"An autonomous agent worries me a little. What exactly is it going to do without asking me?" Good question. The truth is, between approving everything by hand and letting everything run loose, there's a dial. And you're the one who sets it.
The false dilemma: all or nothing
When people hear "autonomous" agent, many picture two extremes. Either you approve every comma, in which case the agent doesn't really save you any time. Or it does everything on its own, and you lose control.
Both extremes are traps. The right setting is somewhere in between, and it depends on the nature of the action. The right question isn't "do I trust the agent?", but "is this action reversible and internal, or visible from the outside?"
That's where everything becomes simple.
Internal actions: let it run
Some tasks never leave your house. They have zero impact on the image you project. For those, autonomy is your friend.
- Sorting your emails by category.
- Summarizing a long conversation or a document.
- Preparing a draft you'll read later.
- Updating a record in your dashboard.
If the agent gets one of these wrong, it's no big deal: nobody but you sees it, and it's reversible in one click. Letting an agent sort and summarize on its own means getting time back with zero risk.
The golden rule: what stays with you, the agent can do alone. What goes out, you approve.
External actions: you approve
As soon as an action goes out into the world, the dial changes. An email sent in your name, a published post, a follow-up landing in a client's inbox: that commits you. It touches your reputation.
For these actions, chyll applies one simple, constant principle: it prepares a draft, and you approve before anything external is sent. It prepares the sales email, you approve it. It writes the post, you review it. It builds the quote, you confirm it. Nothing irreversible leaves without your go-ahead.

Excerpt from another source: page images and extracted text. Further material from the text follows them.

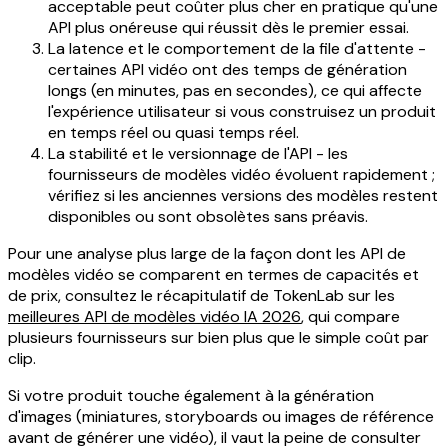
acceptable peut coûter plus cher en pratique qu'une
API plus onéreuse qui réussit dès le premier essai.
La latence et le comportement de la file d'attente -
certaines API vidéo ont des temps de génération
longs (en minutes, pas en secondes), ce qui affecte
l'expérience utilisateur si vous construisez un produit
en temps réel ou quasi temps réel.
La stabilité et le versionnage de l'API - les
fournisseurs de modèles vidéo évoluent rapidement ;
vérifiez si les anciennes versions des modèles restent
disponibles ou sont obsolètes sans préavis.
Pour une analyse plus large de la façon dont les API de
modèles vidéo se comparent en termes de capacités et
de prix, consultez le récapitulatif de TokenLab sur les
meilleures API de modèles vidéo IA 2026
, qui compare
plusieurs fournisseurs sur bien plus que le simple coût par
clip.
Si votre produit touche également à la génération
d'images (miniatures, storyboards ou images de référence
avant de générer une vidéo), il vaut la peine de consulter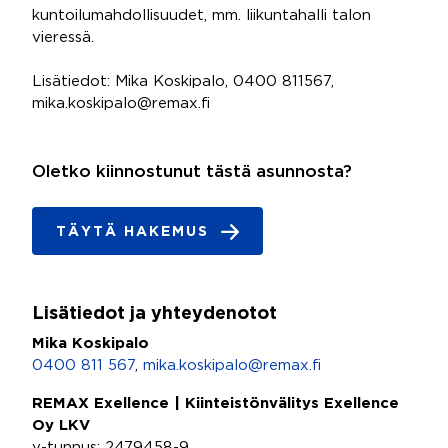
kuntoilumahdollisuudet, mm. liikuntahalli talon
vieressä.
Lisätiedot: Mika Koskipalo, 0400 811567,
mika.koskipalo@remax.fi
Oletko kiinnostunut tästä asunnosta?
TÄYTÄ HAKEMUS
Lisätiedot ja yhteydenotot
Mika Koskipalo
0400 811 567
,
mika.koskipalo@remax.fi
REMAX Exellence | Kiinteistönvälitys Exellence
Oy LKV
y-tunnus: 2479458-9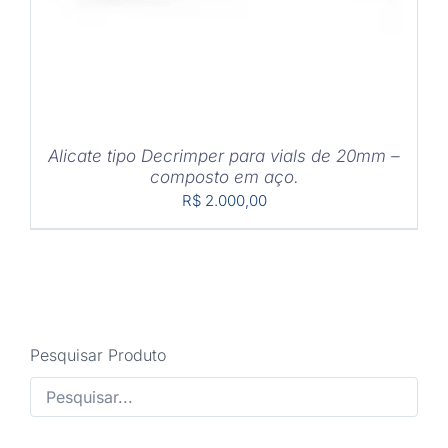
Alicate tipo Decrimper para vials de 20mm –
composto em aço.
R$
2.000,00
Pesquisar Produto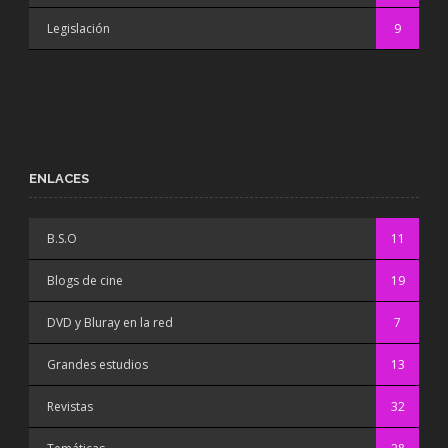
Legislación
9
ENLACES
B.S.O
11
Blogs de cine
19
DVD y Bluray en la red
7
Grandes estudios
13
Revistas
32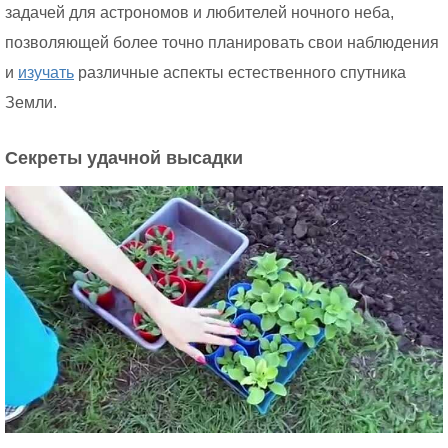
задачей для астрономов и любителей ночного неба,
позволяющей более точно планировать свои наблюдения
и
изучать
различные аспекты естественного спутника
Земли.
Секреты удачной высадки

The AI does 90% of the work (writing, structuring, pulling up the context). You keep the 10% that matters: the green light. It's quick, and it guarantees nothing embarrassing goes out without you.
Raise the autonomy as trust builds
The dial isn't fixed. At first, you'll probably want to review everything, even internal drafts. That's healthy. You don't hand over the keys on day one.
Then, as you watch the agent do good work, you let it handle more. You stop checking the email sorting. You let summaries happen on their own. You keep approval only where the stakes are real: external sends.
It's exactly like delegating to a new colleague. Trust is built by watching the work, not by signing a blank check. Set the dial low at the start, raise it gradually. You'll always stay in control where it counts, and you'll save time everywhere there's nothing at risk.